Sandra Zuniga Guzman, '13

Human rights advocate finds role with Street Law

January 19, 2010

Through Street Law, first-year student Sandra Zuniga Guzman is building on lessons from law experts by teaching others about the law and human rights.

“The goal [of Street Law] is to spread awareness of law and people’s rights,” says Zuniga Guzman, an undergraduate who works closely with the University of Richmond law students who run the program. Members visit sites such as the YMCA a few times a week, teaching classes on legal topics to middle- and high-school students.

To help train the instructors — both law and undergraduate students — Street Law organizes weekly lessons with law professors on topics such as environmental law and sports law.
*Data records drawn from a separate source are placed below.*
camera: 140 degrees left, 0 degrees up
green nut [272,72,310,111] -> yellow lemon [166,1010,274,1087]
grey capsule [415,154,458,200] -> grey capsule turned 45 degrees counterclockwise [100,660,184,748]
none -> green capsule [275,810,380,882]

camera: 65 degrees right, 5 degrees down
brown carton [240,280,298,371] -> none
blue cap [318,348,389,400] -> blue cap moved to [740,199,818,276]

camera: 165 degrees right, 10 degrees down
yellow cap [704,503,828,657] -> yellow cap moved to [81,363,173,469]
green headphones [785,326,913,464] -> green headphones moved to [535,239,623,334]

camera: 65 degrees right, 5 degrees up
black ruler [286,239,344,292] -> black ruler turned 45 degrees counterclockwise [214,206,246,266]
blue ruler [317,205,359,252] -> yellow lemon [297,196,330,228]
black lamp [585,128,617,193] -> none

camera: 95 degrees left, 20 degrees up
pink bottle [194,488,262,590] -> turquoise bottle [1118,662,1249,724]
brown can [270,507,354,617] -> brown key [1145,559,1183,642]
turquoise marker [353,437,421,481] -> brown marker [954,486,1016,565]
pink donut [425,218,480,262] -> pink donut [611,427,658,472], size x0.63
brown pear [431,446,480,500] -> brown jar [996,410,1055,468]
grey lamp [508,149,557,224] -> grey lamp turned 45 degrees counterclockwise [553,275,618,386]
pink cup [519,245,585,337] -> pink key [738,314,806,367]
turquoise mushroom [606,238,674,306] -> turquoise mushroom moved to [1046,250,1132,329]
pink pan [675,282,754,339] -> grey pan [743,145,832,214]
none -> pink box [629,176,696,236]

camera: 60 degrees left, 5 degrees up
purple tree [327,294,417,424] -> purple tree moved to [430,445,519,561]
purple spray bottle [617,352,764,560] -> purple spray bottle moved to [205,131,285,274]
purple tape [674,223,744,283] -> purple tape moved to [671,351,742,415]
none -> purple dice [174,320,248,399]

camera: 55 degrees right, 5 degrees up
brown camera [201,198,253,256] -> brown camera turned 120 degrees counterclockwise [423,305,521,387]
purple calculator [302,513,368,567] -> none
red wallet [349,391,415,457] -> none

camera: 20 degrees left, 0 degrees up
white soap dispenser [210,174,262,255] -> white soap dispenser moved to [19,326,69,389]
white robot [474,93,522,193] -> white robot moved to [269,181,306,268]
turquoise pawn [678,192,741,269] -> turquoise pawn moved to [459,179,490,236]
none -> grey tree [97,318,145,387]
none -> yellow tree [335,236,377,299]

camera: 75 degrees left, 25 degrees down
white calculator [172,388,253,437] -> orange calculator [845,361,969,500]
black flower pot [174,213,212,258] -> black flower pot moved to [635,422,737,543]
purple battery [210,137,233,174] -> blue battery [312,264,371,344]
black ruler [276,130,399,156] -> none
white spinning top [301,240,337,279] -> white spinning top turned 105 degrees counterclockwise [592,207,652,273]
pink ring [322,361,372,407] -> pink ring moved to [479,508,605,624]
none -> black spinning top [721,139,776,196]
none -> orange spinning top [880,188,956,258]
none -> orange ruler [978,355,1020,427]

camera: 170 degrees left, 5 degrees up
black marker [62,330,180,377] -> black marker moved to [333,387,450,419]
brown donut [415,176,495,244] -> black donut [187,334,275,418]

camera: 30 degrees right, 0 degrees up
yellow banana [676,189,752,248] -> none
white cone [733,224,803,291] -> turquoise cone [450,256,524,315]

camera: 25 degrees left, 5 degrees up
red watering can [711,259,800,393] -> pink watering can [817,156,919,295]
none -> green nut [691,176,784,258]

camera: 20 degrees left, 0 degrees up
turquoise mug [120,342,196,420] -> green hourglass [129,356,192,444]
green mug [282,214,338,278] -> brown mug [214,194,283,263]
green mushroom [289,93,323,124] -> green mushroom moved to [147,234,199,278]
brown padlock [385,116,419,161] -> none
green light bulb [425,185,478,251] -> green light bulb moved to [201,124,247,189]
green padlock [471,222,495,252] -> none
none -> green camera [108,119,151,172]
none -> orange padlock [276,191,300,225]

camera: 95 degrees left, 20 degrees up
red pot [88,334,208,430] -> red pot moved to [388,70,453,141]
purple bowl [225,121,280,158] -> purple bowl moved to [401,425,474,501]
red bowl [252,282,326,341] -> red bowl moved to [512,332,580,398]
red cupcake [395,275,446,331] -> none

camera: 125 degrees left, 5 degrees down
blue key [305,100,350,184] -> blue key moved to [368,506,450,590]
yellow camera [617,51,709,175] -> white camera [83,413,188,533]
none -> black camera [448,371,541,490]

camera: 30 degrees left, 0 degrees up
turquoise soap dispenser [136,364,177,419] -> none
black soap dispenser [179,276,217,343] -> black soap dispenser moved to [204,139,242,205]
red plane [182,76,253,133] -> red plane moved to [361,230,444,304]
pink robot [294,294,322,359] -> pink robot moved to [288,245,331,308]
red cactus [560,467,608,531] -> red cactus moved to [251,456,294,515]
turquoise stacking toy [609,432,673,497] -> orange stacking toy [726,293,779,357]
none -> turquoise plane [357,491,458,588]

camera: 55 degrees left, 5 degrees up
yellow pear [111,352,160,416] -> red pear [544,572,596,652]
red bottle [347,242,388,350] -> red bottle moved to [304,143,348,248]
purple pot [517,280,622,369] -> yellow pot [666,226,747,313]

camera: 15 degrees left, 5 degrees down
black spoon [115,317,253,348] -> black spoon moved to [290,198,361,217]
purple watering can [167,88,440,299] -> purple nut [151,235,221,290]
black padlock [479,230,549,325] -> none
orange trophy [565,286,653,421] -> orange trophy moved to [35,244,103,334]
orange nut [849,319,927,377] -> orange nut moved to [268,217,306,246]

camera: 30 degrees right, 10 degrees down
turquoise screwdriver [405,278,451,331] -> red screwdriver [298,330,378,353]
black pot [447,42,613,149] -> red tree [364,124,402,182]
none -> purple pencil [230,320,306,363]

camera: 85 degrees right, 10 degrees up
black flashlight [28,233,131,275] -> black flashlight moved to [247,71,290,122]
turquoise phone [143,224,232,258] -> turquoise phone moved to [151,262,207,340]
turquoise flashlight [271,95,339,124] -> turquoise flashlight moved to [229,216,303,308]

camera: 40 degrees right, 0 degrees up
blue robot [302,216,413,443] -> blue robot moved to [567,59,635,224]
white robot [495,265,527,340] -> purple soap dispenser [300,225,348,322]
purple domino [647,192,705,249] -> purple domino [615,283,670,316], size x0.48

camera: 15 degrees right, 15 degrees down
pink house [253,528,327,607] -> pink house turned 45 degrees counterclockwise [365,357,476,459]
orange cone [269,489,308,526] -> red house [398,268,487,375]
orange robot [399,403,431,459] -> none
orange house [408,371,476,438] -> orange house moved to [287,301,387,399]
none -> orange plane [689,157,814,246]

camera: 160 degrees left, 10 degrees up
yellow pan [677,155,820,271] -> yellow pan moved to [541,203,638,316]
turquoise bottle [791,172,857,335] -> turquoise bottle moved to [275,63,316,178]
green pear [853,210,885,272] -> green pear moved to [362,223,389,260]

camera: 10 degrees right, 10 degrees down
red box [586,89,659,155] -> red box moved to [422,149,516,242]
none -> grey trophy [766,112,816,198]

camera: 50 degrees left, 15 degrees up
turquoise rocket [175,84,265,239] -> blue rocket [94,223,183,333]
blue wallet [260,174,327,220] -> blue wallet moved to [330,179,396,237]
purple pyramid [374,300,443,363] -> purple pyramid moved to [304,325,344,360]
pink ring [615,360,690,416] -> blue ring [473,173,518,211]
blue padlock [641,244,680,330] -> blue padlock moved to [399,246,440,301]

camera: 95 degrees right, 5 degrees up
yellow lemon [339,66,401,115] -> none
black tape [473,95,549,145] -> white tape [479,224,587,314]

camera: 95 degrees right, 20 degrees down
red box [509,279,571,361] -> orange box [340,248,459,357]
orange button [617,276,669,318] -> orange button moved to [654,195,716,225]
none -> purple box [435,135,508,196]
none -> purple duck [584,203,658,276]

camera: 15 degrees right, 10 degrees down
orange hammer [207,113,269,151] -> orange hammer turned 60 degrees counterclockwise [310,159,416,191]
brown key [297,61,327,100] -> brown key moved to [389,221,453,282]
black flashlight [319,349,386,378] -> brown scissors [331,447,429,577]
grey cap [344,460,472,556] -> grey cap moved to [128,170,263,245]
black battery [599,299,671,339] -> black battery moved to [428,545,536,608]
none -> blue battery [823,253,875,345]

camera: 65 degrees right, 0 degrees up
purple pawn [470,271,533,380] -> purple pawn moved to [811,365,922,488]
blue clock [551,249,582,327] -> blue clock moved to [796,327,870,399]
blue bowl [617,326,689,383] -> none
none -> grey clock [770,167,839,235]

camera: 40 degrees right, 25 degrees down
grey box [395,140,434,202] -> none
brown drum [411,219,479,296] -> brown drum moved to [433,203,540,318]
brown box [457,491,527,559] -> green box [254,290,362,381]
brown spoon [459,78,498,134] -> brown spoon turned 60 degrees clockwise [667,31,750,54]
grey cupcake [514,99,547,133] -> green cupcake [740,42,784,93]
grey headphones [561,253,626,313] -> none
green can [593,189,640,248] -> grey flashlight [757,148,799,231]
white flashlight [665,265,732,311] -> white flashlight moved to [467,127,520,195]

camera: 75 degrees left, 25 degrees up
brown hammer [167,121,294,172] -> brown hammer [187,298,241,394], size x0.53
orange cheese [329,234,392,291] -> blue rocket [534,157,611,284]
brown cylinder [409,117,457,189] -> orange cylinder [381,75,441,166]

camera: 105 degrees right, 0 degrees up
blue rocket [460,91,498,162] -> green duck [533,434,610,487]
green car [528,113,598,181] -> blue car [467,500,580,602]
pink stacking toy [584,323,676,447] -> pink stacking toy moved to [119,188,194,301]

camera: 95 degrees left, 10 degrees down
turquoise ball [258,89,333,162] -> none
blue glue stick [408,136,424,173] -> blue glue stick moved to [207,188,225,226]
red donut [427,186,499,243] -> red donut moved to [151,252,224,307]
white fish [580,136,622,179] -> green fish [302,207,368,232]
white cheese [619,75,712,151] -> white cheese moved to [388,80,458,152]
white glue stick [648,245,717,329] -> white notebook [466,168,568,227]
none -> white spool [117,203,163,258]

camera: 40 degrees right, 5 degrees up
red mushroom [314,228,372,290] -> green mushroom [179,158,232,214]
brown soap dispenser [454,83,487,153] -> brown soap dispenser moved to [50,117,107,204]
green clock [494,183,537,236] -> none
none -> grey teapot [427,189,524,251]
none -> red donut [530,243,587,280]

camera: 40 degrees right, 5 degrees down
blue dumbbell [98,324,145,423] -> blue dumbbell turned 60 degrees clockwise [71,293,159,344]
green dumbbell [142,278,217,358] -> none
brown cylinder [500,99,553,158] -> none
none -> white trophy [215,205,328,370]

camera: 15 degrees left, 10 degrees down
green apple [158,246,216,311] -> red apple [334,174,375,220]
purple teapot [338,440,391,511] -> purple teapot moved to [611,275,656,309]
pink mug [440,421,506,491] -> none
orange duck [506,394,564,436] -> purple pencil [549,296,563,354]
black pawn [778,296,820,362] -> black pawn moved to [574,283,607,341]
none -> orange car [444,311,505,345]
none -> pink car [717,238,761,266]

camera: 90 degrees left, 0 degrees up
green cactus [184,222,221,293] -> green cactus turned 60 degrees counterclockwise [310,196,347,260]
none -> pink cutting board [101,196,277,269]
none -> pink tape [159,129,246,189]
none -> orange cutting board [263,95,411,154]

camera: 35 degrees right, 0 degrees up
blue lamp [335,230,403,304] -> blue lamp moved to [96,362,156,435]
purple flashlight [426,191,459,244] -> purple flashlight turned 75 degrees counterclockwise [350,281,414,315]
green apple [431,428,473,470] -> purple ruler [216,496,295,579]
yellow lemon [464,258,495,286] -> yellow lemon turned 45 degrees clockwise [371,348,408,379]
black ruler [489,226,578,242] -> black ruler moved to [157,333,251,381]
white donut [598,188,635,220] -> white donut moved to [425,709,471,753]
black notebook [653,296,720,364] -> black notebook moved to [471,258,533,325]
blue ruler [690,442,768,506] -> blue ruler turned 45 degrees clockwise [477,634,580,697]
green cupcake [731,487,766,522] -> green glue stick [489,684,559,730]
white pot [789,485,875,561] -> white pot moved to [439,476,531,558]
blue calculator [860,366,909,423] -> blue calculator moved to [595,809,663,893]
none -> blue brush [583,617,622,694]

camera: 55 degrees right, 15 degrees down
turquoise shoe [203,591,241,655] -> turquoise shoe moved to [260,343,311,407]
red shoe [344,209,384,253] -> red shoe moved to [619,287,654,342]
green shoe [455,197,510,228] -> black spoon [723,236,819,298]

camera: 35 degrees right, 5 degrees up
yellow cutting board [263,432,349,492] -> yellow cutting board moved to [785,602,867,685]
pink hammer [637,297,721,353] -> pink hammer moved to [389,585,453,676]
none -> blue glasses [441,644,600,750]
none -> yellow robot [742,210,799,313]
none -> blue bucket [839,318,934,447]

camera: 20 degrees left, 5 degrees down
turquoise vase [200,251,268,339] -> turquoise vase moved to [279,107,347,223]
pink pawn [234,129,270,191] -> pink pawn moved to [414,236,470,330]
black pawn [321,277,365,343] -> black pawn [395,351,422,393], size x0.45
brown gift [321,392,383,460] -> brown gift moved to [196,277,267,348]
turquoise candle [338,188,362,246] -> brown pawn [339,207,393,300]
For undergraduates considering law school or careers in public policy, these workshops are an early opportunity to learn from law professors and to collaborate with law students.

For Zuniga Guzman, a human rights advocate, the choice to join the group was easy. She quickly became the organization’s undergraduate recruitment officer, a role that allows her to integrate her academic interests with civic-engagement, career-development and social opportunities.

In addition to Street Law, Zuniga Guzman is a member of the pre-law society, the debate team and Cercle Francais. One of 13 Oldham Scholars in her class, she received a full tuition and room and board scholarship to Richmond.

“Getting that scholarship was the difference between going to school and maybe not” attending college at the time, says Zuniga Guzman, who grew up in Lima, Peru, before moving to northern Virginia with her mother when she was nine.

When she travelled back to Lima for the first time in 2006, the contrasts between Peru and the United States had an impact on her. In Peru, “You’re exposed to poverty regardless — it’s reality,” she says. Those differences helped to crystallize her passion for human rights.

Eventually, Zuniga Guzman wants to work for a non-governmental organization in Andean South America. To help her reach that goal, she’s majoring in political science and developing a second, interdisciplinary major that combines psychology, French and philosophy.